(Data for this exercise)
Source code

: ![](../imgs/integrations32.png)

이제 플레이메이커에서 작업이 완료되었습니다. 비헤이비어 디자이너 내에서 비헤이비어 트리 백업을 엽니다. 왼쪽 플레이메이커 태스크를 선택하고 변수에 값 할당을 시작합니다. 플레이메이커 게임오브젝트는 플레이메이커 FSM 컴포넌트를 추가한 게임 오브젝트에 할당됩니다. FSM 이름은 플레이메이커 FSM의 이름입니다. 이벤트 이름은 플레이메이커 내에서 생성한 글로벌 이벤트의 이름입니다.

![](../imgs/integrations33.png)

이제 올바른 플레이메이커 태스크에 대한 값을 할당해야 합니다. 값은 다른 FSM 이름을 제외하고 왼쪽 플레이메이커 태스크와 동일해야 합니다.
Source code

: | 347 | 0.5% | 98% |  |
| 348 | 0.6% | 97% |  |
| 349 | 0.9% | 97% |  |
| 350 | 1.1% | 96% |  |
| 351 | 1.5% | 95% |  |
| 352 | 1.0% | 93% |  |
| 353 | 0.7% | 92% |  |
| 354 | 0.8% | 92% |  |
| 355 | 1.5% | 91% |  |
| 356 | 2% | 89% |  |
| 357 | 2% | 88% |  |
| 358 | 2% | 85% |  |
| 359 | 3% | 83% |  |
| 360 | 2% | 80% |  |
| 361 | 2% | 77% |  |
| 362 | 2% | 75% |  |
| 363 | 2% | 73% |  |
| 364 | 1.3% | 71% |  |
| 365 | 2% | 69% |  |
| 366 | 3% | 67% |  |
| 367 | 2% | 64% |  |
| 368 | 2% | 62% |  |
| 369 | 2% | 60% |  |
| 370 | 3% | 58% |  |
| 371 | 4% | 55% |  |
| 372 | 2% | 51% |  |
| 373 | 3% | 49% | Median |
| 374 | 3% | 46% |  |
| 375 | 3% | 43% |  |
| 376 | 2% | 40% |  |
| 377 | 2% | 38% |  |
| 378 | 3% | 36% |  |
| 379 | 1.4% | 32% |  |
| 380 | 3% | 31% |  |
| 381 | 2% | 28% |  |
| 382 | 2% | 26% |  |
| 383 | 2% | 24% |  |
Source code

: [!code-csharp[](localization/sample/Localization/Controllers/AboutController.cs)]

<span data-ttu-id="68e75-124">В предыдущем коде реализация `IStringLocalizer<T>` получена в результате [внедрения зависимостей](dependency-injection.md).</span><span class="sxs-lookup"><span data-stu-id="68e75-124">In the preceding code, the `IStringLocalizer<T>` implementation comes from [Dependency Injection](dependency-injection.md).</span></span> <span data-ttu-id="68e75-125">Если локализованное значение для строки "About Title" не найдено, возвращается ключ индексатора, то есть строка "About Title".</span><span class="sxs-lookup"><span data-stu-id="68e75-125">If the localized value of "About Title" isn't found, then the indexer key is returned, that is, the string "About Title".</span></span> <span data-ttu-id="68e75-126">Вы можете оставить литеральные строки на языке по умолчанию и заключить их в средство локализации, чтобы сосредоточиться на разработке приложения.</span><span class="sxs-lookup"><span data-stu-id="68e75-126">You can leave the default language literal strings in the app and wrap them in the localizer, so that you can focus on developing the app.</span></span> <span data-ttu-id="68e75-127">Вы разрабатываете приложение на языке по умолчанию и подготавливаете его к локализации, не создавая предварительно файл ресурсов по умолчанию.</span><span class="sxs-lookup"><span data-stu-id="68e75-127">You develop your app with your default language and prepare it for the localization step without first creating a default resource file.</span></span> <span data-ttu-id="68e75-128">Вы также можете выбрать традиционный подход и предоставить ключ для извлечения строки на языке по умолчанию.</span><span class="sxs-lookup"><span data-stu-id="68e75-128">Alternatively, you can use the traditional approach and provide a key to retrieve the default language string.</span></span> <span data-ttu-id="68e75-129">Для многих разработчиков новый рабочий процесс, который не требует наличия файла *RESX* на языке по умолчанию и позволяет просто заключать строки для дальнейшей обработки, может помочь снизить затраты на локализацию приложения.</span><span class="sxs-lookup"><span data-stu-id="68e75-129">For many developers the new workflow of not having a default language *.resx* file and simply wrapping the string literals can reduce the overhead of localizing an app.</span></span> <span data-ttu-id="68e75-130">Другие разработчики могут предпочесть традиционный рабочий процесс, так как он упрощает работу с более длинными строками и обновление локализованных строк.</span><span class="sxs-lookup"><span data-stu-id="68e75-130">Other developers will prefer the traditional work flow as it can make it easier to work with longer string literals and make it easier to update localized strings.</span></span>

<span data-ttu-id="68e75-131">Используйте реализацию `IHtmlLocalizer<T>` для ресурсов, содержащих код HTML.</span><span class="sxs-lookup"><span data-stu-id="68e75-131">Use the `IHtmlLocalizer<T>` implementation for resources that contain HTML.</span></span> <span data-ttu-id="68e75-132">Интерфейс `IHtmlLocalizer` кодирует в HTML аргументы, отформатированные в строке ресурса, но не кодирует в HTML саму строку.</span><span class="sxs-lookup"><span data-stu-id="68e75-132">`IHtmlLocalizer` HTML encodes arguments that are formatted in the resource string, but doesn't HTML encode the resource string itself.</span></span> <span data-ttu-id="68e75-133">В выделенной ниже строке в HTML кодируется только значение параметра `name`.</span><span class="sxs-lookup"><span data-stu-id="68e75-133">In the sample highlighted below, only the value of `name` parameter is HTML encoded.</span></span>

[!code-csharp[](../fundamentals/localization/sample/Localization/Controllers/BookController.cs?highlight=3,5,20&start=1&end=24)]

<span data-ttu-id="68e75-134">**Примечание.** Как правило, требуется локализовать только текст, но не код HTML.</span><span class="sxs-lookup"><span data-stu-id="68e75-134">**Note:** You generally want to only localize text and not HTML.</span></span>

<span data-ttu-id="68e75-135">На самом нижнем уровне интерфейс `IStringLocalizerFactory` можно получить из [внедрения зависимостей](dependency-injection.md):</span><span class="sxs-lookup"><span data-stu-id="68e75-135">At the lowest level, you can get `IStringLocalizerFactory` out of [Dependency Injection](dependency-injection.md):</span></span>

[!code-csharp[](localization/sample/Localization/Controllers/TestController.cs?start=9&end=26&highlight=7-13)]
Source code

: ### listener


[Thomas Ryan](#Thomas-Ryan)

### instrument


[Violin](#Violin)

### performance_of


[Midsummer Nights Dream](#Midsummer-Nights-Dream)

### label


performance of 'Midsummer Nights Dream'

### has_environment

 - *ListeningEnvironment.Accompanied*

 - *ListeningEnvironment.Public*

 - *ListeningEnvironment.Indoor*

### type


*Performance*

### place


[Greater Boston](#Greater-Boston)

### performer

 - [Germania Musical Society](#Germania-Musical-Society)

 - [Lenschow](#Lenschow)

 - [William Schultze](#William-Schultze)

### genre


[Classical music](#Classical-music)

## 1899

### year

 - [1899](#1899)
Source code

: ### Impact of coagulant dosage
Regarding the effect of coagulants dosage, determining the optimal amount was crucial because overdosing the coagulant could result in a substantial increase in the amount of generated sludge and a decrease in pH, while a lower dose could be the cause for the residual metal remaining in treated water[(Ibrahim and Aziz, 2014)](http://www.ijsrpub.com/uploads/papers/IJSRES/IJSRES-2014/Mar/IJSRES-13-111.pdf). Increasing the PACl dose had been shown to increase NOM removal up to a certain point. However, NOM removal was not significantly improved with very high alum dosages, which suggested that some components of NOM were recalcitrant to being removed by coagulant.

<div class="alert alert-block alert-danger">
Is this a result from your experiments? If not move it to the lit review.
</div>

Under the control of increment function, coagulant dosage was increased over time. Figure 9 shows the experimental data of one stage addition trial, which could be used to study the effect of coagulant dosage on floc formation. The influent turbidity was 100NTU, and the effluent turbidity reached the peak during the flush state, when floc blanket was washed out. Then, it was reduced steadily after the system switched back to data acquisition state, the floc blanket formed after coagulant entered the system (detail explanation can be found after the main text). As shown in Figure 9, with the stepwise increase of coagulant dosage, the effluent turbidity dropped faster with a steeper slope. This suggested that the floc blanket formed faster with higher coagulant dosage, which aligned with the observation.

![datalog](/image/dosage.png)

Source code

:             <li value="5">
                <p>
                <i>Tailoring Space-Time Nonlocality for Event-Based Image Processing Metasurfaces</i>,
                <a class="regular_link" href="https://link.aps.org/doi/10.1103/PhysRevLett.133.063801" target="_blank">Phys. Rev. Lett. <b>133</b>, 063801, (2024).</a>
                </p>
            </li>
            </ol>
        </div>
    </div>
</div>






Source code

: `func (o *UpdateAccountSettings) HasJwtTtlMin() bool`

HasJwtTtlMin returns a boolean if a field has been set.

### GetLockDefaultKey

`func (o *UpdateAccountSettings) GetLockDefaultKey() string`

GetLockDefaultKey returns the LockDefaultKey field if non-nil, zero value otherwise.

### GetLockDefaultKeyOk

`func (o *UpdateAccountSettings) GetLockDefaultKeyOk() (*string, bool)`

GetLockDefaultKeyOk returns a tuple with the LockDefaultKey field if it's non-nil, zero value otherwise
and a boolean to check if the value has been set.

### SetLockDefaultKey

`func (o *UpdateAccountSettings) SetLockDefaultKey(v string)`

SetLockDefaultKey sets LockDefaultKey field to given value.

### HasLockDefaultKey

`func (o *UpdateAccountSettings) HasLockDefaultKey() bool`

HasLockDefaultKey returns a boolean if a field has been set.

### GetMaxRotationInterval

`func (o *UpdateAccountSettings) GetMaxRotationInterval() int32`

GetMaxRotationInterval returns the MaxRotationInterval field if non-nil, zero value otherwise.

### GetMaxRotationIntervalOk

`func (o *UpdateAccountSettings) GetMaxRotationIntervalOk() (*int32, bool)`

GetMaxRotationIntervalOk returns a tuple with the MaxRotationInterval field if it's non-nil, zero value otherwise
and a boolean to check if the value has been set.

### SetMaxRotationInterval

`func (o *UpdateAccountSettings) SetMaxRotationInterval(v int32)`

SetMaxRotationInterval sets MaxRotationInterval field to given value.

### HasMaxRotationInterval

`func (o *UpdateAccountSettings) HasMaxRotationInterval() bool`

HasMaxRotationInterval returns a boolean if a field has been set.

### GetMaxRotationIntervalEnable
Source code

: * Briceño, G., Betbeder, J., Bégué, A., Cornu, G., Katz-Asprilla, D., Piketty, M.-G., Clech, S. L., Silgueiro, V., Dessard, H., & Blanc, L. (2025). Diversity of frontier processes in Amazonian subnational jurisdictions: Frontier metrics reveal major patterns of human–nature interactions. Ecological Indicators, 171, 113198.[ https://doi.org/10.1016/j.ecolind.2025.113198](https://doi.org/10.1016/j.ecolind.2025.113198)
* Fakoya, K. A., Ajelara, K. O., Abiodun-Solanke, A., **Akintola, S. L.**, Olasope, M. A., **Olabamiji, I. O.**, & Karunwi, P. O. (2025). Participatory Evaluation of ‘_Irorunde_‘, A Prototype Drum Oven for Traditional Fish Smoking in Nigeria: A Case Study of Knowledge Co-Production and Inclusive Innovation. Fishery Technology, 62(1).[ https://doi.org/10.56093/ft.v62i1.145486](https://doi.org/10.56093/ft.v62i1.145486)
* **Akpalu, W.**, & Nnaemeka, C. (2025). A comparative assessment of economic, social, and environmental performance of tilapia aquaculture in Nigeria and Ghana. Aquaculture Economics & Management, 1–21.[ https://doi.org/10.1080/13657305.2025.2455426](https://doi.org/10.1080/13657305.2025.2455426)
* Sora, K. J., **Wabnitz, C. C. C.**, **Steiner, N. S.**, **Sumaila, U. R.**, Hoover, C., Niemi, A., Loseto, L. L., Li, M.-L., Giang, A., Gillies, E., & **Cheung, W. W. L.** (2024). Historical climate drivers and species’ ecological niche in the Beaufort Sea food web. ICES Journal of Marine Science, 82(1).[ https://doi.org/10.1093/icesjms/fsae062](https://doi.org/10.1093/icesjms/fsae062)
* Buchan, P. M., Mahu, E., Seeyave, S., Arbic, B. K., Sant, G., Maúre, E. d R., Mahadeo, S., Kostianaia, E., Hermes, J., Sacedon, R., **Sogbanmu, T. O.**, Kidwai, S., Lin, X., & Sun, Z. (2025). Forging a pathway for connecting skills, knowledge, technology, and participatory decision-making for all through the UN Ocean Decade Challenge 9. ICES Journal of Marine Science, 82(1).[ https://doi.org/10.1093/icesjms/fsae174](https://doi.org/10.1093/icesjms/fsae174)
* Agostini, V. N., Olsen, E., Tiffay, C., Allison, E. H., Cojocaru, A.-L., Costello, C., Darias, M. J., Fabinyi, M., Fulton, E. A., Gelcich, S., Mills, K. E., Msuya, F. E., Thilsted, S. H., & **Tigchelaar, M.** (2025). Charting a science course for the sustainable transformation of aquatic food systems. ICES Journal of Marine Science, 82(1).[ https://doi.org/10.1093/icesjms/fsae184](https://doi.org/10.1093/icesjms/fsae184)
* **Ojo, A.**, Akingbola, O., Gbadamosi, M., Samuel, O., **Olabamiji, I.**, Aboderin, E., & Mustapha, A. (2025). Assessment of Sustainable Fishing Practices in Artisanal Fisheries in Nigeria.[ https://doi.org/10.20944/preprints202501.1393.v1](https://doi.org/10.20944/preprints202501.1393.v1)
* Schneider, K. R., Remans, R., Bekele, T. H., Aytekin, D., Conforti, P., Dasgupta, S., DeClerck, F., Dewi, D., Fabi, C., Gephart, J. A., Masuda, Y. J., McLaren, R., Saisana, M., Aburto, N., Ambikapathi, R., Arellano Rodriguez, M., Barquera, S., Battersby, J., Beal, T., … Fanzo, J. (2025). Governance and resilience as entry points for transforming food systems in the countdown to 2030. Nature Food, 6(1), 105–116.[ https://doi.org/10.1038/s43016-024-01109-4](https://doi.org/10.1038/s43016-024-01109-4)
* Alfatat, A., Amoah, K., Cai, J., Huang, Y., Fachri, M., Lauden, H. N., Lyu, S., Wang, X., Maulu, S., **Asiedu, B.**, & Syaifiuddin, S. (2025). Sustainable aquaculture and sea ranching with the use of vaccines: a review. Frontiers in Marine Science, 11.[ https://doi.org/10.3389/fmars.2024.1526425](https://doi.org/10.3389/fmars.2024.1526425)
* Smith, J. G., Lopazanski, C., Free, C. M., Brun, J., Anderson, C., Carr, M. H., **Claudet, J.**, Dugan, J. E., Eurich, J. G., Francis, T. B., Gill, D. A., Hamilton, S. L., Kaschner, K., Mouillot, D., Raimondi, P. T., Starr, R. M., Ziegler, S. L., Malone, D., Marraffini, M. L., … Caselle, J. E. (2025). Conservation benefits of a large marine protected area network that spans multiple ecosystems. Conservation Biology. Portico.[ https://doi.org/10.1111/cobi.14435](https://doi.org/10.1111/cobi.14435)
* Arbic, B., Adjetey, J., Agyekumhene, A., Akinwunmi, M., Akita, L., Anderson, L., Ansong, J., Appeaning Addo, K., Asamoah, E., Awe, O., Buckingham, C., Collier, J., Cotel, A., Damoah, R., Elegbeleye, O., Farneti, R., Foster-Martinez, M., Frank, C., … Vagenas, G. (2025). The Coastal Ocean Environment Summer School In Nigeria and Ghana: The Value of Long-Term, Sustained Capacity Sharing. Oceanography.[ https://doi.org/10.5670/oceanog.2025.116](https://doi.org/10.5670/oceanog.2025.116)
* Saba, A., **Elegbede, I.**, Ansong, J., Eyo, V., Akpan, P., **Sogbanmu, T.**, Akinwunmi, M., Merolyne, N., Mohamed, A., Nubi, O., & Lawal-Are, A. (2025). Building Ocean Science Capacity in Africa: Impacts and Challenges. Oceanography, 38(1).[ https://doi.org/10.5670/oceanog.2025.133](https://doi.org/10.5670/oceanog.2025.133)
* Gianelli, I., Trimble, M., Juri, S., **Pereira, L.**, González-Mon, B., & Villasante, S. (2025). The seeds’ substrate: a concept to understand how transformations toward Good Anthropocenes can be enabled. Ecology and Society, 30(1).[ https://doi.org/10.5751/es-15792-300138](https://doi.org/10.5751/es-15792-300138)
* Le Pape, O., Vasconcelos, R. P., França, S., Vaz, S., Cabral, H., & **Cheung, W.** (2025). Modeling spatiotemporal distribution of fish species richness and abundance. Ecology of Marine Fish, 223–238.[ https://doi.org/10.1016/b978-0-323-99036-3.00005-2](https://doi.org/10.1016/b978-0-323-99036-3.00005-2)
(End Data for this exercise)
**Your instructions:** Scan the records for the word "imgs" and copy every line where it is found.

**Reply to the task:**
: ![](../imgs/integrations32.png)
![](../imgs/integrations33.png)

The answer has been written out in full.